Many states and localities require teachers, cafeteria workers, and even volunteer sports coaches to be fingerprinted before working with children.
But such a policy for people — largely illegal immigrants — seeking custody of unaccompanied minors in the U.S. is currently a matter of debate among federal agencies, according to Reuters.
In recent years the U.S.-Mexico border has experienced a surge in unaccompanied minors, largely from Central America, entering the country illegally. Once in the U.S. the Obama administration has been placing the tens of thousands of illegal immigrant children with relatives and sponsors in the U.S., ostensibly to await immigration proceedings.
Reuters reports that the Department of Health and Human Services — the agency which places unaccompanied minors with relatives and sponsors in the U.S. — is pushing back against a proposal to fingerprint parents who claim custody of the migrant children, saying it could cause delays in family reunification.
“One of our goals is to place children with an appropriate sponsor as promptly as we can safely do so,” Bobbie Gregg, deputy director for children’s services at HHS’s Office of Refugee Resettlement, told Reuters. “And so any delay for placing the child with their parent is time that we’re keeping a parent and child separated.”
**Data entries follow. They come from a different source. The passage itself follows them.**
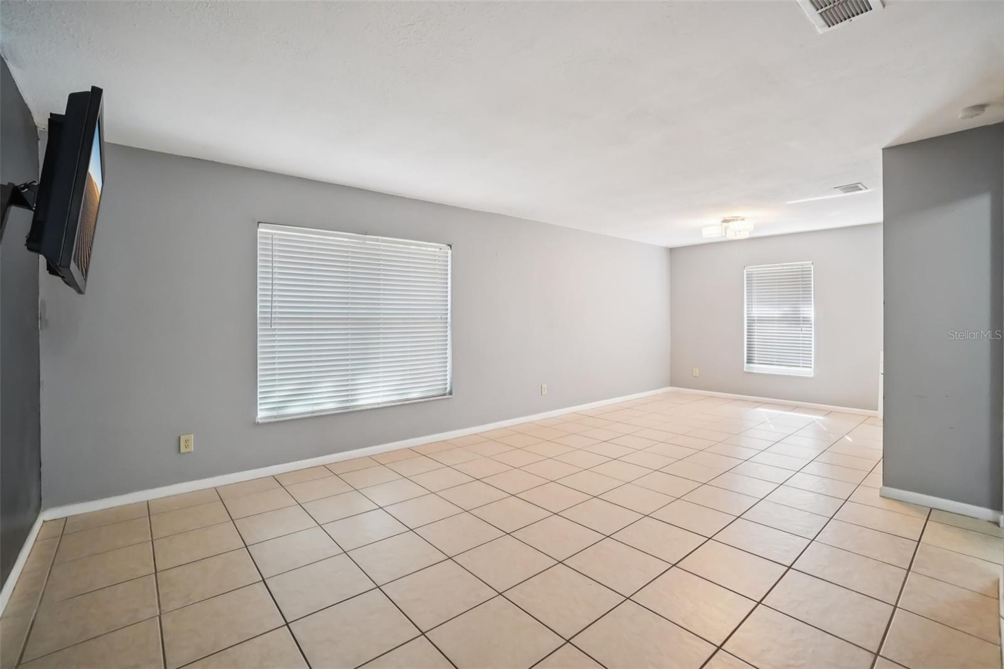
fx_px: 418
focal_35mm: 15
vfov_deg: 77.3
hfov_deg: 100.4
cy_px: 334
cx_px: 502
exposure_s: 1/30
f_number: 8
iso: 1250
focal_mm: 10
Such a measure, activists argue according to Reuters, would also cause many parents to avoid the process, as many are themselves illegal immigrants. A recent Associated Press report indicated that HHS has placed 80 percent of the unaccompanied minors in the care of other illegal immigrants.
While HHS claims the fingerprinting proposal would cause delays, Immigration and Customs Enforcement officials, who have called for such a process, argue fingerprinting will ensure that the parent is actually who they say they are and ensure that the minors are not placed with people who have criminal histories.
In January an AP investigation revealed that HHS had cut corners in placement procedures and placed unaccompanied minors in in homes where they were allegedly sexually assaulted, labor trafficked and neglected.
The AP’s news came on the heels of a whistleblower report, made public by Senate Judiciary Committee Chairman Chuck Grassley, that out of a sample of 29,000 sponsors with whom HHS placed unaccompanied minors 3,400 had criminal histories of homicide, child molestation, human trafficking and sexual assault.